Abel was a herder, and Cain was the new revolutionary culture, the new culture of Farming. This story is turned on its head to illustrate the conflict between traditional semitic nomadic cultures and the new farming cultures that were beginning to emerge out of the fertile crescent. The farmers grew their own food, were ablo to store it against the risk of drougtht and famine, were able to grow an excess of food with intensive agriculture, this led to an exploding population, as the population grew it pushed at the borders and the caucasian tribes swallowed the lands around them, all of the tribes around them, the Leavers either abandoned their hunter-gatherer/hearder ways and were assimilated by the farmers or they were exterminated, because to the Taker culture there was only one way to live: their way, farming. Any competitor, whether it be hunter-gatherers or predators such as wolves or foxes or competitors to their crops such as other plants, forests, etc must be exterminated. They clear cut the forest and the plains and plowed the soil and planted their crops: wheat, barley, corn, rice. and pulled up any "weeds" that grew on their land.

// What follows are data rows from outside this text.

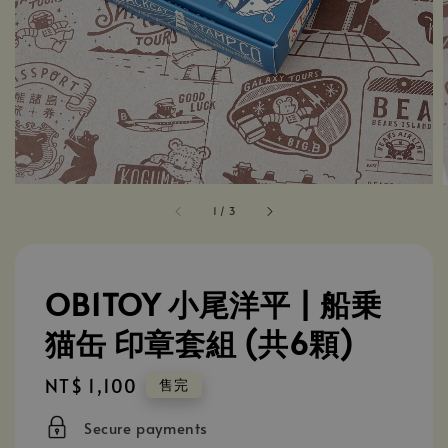
1
/
3
OB1TOY 小尾洋平 | 船乗
猫缶 印章套組 (共6顆)
Regular
NT$ 1,100
售完
price
Secure payments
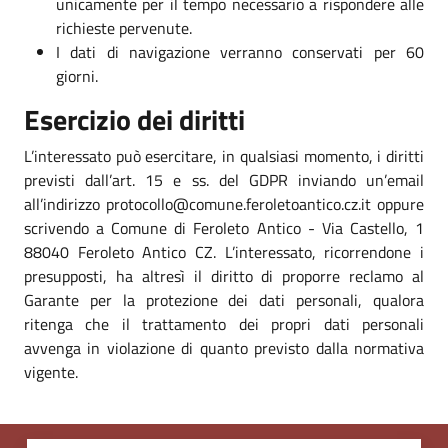
unicamente per il tempo necessario a rispondere alle
richieste pervenute.
I dati di navigazione verranno conservati per 60
giorni.
Esercizio dei diritti
L’interessato può esercitare, in qualsiasi momento, i diritti
previsti dall’art. 15 e ss. del GDPR inviando un’email
all’indirizzo protocollo@comune.feroletoantico.cz.it oppure
scrivendo a Comune di Feroleto Antico - Via Castello, 1
88040 Feroleto Antico CZ. L’interessato, ricorrendone i
presupposti, ha altresì il diritto di proporre reclamo al
Garante per la protezione dei dati personali, qualora
ritenga che il trattamento dei propri dati personali
avvenga in violazione di quanto previsto dalla normativa
vigente.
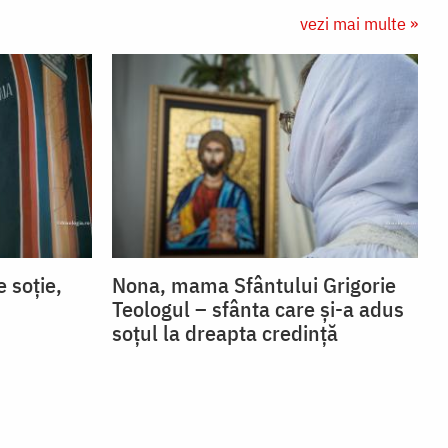
vezi mai multe »
 soție,
Nona, mama Sfântului Grigorie
Teologul – sfânta care și-a adus
soțul la dreapta credință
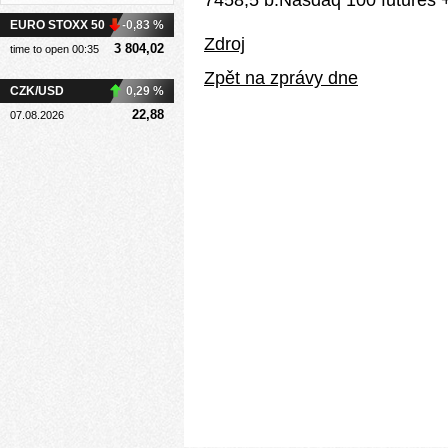
7458,5 b.Nasdaq 100 futures +
EURO STOXX 50
-0,83 %
Zdroj
3 804,02
time to open 00:35
Zpět na zprávy dne
CZK/USD
0,29 %
22,88
07.08.2026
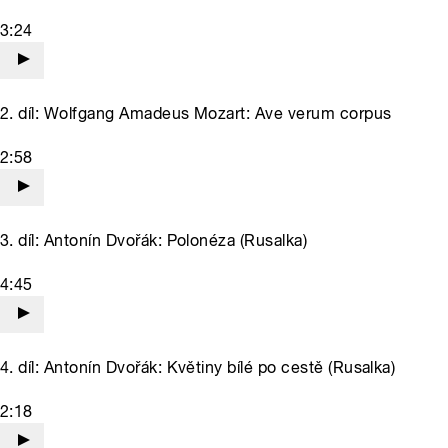
3:24
2. díl: Wolfgang Amadeus Mozart: Ave verum corpus
2:58
3. díl: Antonín Dvořák: Polonéza (Rusalka)
4:45
4. díl: Antonín Dvořák: Květiny bílé po cestě (Rusalka)
2:18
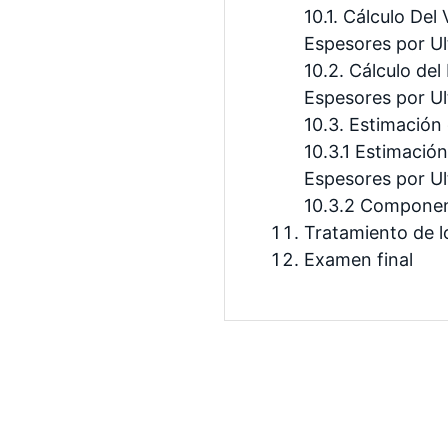
10.1. Cálculo De
Espesores por Ul
10.2. Cálculo de
Espesores por Ul
10.3. Estimación
10.3.1 Estimació
Espesores por Ul
10.3.2 Componen
Tratamiento de l
Examen final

The Taker world-view is: The world was made for man to govern. Before he evolved the world was in chaos, it needed Man to come and order things. The other view, the Leaver view is: Man was made for the world. Just like the birds and the trees and the foxes and the whales. All of life will continue evolving, Man isn't the final end of the world: the reason the world was created.

Wow, this novel's affected me alot, I nearly cried at the end, and it wasn't overly sad. The story does an amazing job, turning our cultural stories on their head as a warning about our Taker culture, by the previous Leavers cultures. Higly Recommended!